Уже в самом конце путешествия один из бурятских эвенков, сидевший с Кендыком на одной скамейке, показал ему под страшным секретом письмо, саморучно написанное им на имя директора Института народов Севера. Письмо это не было отправлено. Эвенк вез его с собой в виде своеобразной авторекомендации. Письмо называлось: «Резолюция студента Обуглеева Бурятской республики, эвенкской народности, на имя директора Института народов Севера…»: «Первым долгом, я прошу принять от меня огнерасплавленный привет и очень большую благодарность за то, что вы меня примете на ученье. И также прошу принять от меня резолюцию по поводу ваших лекций. Я – приехавший из далекой тайги Сибири на северной окраине Бурято-Монгольской республики в Ленинградский рабфак. Я лично заявляю, что я буду стоять за просвещение своего туземного народа и клянусь довести начатое великое дело советской власти до самого победного конца».
Мимо окон проносились деревни и села, леса, и луга, и огромные поля. Что было на полях? Хлеб, человеческая пища, – рожь, и овес, и ячмень. Часть хлеба была скошена или сжата и лежала снопами на жниве.
Как растет эта диковинная пища! Зернышко к зернышку, былинка к былинке. И тут впервые северные студенты наглядно увидали и поняли, что главнейшая пища российских народов – хлеб – вырастает действительно миллиардами былинок, а потом созревает такими же несчетными грудами мелких одинаковых, однообразных зерен.
У одного был сибирский букварь, и в букваре отрывок из Некрасова:
Выйдут не бужены,
Встанут не прошены,
Горы по зернышку
Жита наношены.
Особенно дивились морские охотники с Берингова моря:
– Ну разве не диво: нас только сотни, а питаемся огромными китами, моржами. Бывает, на целый поселок хватит одного хорошего кита. А этих тысячи тысяч, и пища для них вырастает по травинкам, по крупинкам, а хватает для всех. Мы постоянно голодаем, а они вот и сыты бывают и другим посылают от сытости своей.

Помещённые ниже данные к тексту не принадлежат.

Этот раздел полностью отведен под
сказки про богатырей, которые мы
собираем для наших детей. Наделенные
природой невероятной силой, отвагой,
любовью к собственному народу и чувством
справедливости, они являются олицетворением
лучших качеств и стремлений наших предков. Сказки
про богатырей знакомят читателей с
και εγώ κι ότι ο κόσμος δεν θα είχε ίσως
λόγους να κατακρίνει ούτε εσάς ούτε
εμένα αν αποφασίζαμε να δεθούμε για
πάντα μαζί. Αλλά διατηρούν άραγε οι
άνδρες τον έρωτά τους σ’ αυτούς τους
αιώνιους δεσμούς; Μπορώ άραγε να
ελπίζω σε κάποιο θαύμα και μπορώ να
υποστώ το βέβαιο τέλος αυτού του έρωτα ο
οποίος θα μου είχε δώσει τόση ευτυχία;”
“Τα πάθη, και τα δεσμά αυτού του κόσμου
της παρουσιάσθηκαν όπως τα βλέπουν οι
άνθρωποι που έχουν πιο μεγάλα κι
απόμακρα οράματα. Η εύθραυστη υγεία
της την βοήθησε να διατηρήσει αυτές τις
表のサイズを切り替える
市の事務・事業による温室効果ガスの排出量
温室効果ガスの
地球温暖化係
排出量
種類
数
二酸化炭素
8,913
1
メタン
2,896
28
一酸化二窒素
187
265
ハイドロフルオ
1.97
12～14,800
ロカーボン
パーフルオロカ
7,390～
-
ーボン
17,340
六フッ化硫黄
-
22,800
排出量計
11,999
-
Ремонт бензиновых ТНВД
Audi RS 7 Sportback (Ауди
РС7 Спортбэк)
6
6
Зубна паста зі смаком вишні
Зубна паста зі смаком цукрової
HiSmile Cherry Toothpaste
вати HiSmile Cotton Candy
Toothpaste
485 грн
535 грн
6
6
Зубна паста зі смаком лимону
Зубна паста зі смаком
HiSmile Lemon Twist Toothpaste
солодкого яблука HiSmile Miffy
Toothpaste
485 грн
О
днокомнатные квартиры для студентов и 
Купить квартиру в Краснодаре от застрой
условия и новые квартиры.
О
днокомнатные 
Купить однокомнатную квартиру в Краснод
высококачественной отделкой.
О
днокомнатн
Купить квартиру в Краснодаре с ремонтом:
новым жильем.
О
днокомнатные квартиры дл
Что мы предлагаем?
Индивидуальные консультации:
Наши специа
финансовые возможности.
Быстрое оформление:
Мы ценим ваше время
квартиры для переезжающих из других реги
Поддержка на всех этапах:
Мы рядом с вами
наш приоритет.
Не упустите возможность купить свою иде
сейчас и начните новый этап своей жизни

В прииртышских степях стали попадаться многочисленные отары овец.
– Мельче оленей, – тотчас же решили эвены и эвенки, привыкшие к оленеводству. – А счетом их больше, – согласились они добросовестно.

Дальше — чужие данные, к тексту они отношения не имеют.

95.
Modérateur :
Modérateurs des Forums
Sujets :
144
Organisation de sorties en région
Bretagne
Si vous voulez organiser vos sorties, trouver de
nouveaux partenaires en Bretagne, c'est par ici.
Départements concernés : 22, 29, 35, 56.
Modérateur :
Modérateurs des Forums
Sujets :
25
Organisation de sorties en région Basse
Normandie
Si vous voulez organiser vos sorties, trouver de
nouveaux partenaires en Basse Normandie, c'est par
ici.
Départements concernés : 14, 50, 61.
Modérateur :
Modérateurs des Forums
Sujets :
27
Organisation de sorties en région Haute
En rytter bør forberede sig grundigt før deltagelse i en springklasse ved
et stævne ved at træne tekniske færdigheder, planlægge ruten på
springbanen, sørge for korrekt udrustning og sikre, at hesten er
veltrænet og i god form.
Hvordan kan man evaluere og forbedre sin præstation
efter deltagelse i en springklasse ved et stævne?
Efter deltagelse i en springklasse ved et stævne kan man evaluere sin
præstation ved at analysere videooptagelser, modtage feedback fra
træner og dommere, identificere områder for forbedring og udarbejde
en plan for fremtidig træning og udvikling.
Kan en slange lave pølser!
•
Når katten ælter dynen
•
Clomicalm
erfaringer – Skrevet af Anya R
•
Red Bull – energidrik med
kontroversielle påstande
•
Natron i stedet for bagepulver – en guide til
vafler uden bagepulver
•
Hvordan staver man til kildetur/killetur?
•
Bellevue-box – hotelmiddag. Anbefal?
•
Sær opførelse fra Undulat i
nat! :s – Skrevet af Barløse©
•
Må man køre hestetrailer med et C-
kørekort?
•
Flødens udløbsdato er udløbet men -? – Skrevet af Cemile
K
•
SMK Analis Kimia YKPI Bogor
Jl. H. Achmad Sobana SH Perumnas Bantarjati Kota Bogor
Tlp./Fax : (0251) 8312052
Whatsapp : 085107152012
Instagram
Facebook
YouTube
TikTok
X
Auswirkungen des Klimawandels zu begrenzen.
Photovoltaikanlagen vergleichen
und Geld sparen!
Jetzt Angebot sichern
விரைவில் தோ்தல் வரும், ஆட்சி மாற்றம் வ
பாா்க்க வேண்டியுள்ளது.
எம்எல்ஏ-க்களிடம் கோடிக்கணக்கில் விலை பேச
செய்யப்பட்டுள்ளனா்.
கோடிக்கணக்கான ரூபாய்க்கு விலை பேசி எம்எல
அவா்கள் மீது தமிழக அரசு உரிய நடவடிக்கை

– У нас и оленей неменьше, – возразили приморские коряки, вспоминая многочисленные стада своих о ленных соплеменников.
Обе стороны заспорили: «Мельче – многосчетнее…» Но тут показались огромные степные быки с громадными рогами, ничуть не похожие на мелких коров и бычков полярного скотоводства.
– Больше лосей, – говорили с восхищением лесные охотники, для которых лось был самым крупным зверем. – А наши-то коровы – вроде маленьких телят, вот этакому дяде можно под брюхо подсунуть, он даже не заметит.

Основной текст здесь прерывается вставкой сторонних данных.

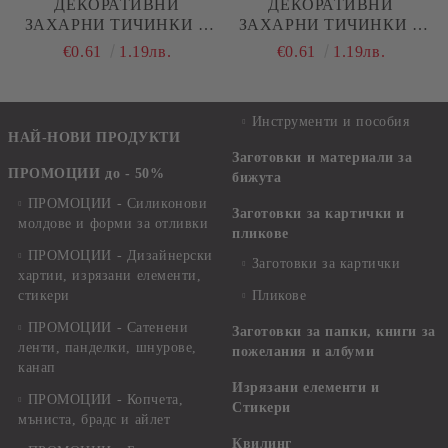
ДЕКОРАТИВНИ
ДЕКОРАТИВНИ
ЗАХАРНИ ТИЧИНКИ В
ЗАХАРНИ ТИЧИНКИ В
ЗЕЛЕНО
ТЪМНО ЗЕЛЕНО
€0.61
1.19лв.
€0.61
1.19лв.
Инструменти и пособия
НАЙ-НОВИ ПРОДУКТИ
Заготовки и материали за
ПРОМОЦИИ до - 50%
бижута
ПРОМОЦИИ - Силиконови
Заготовки за картички и
молдове и форми за отливки
пликове
ПРОМОЦИИ - Дизайнерски
Заготовки за картички
хартии, изрязани елементи,
стикери
Пликове
ПРОМОЦИИ - Сатенени
Заготовки за папки, книги за
ленти, панделки, шнурове,
пожелания и албуми
канап
Изрязани елементи и
ПРОМОЦИИ - Копчета,
Стикери
мъниста, брадс и айлет
Квилинг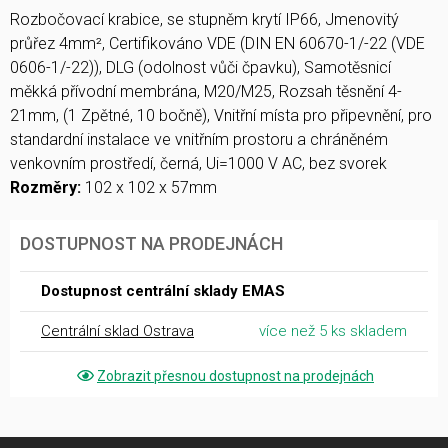
Rozbočovací krabice, se stupněm krytí IP66, Jmenovitý
průřez 4mm², Certifikováno VDE (DIN EN 60670-1/-22 (VDE
0606-1/-22)), DLG (odolnost vůči čpavku), Samotěsnicí
měkká přívodní membrána, M20/M25, Rozsah těsnění 4-
21mm, (1 Zpětné, 10 bočně), Vnitřní místa pro připevnění, pro
standardní instalace ve vnitřním prostoru a chráněném
venkovním prostředí, černá, Ui=1000 V AC, bez svorek
Rozměry:
102 x 102 x 57mm
DOSTUPNOST NA PRODEJNÁCH
Dostupnost centrální sklady EMAS
Centrální sklad Ostrava
více než 5 ks skladem
Zobrazit přesnou dostupnost na prodejnách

И тогда показались верблюды, целый караван каких-то живых призраков с длинной гусиной шеей, с горбатыми вьюками на горбатых спинах. Восторг и возбуждение северных странников были неописуемы.
– О, какие большие, огромные, – говорили они. – Кто это? Слоны, горбороги?
Они вспоминали по книжкам и картинкам случайно увиденных крупных животных тропических стран. И, разумеется, путали все имена. Так, носорога они именовали «горборогом» и именно это название хотели приклеить к горбатым и странным верблюдам.
В Черембассе они видели угольные вышки и груды угля на станциях и также заметили, что в угольном районе все: множество людей, и стены, и самая зелень – все было покрыто угольною пылью.
На крупных станциях северяне видели железнодорожное депо и в предместьях городов проезжали мимо заводов с длинными трубами, откуда выходил дым. Они видели высокий переплет железных балок и долговязые подъемные краны, пробегавшие вверху.
Здесь раздавались удары парового молота, заглушая скрипение поезда. Здесь ковали железо и сталь, делали машины. Эти места им представлялись еще чудеснее, чем хлеб и быки, и верблюды.
– Здесь настоящие работники, – говорили они. – Умнейшие здесь.
Этот термин, как было указано выше, в некоторых северных наречиях применяется к коммунистам. Но эти северные странники считали, что умнейшие из умных – это, конечно, металлисты.
После первых десяти дней дорога стала утомлять их.
– Скорее бы, – говорили они.
Им казалось, что вагоны идут невыносимо медленно.
На подъезде к Омску они видели аэроплан, который плавно и быстро проплыл над железнодорожным полотном, без усилия обогнал их поезд и улетел вперед.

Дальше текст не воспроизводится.